Les colonnes Morris étaient là pour le renseigner. Il s’arrêta auprès de l’une d’elles et en fit négligemment le tour.

L’Opéra donnait Faust, l’Opéra-Comique Carmen, la Comédie Française affichait Le Misanthrope.

On a beau venir de Carcassonne, de pareils spectacles n’ont pas l’attrait d’une nouveauté transcendante.

Tout d’un coup, Marius s’arrêta médusé.

Un grand placard en couleurs venait d’attirer son attention.

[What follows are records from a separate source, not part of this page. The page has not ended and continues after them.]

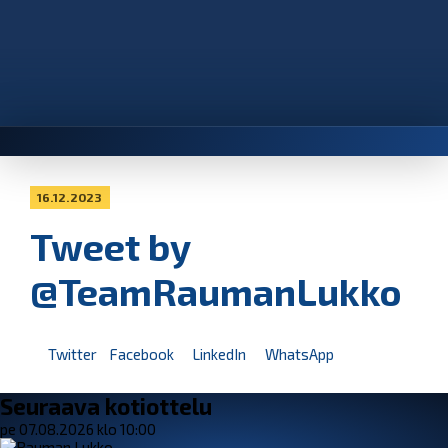
16.12.2023
Tweet by
@TeamRaumanLukko
Twitter
Facebook
LinkedIn
WhatsApp
Seuraava kotiottelu
pe 07.08.2026 klo 10:00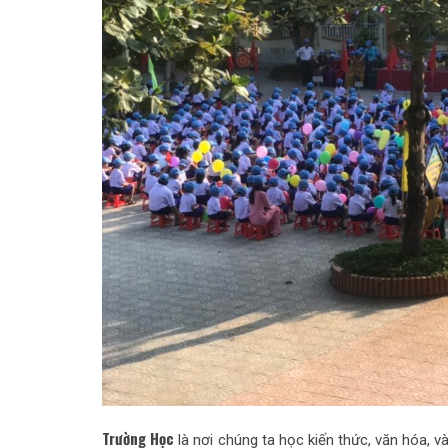
Trường Học
là nơi chúng ta học kiến thức, văn hóa,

Il annonçait en lettres énormes :

Ce soir
ALCAZAR D’ÉTÉ
THE MIRROR
par les « Piccallily Girls »

Et l’on voyait une dizaine d’affriolantes petites Anglaises levant la jambe d’un geste identique, pareillement habillées d’une jupe rose froufroutante et d’un corsage également décolleté dans un vague décor vert pomme.

Les « Piccallily Girls » positivement, Marius n’en revenait pas.

Pour une rencontre, c’en était une.

L’autre hiver, à Carcassonne, il s’était épris de la cinquième « Piccallily », mais timide de nature, il n’avait osé avouer sa flamme. Il s’était contenté de lui envoyer des bouquets, des boîtes de bonbons, un tableau qu’il avait signé le plus minutieusement du monde, après l’avoir orné d’une belle dédicace.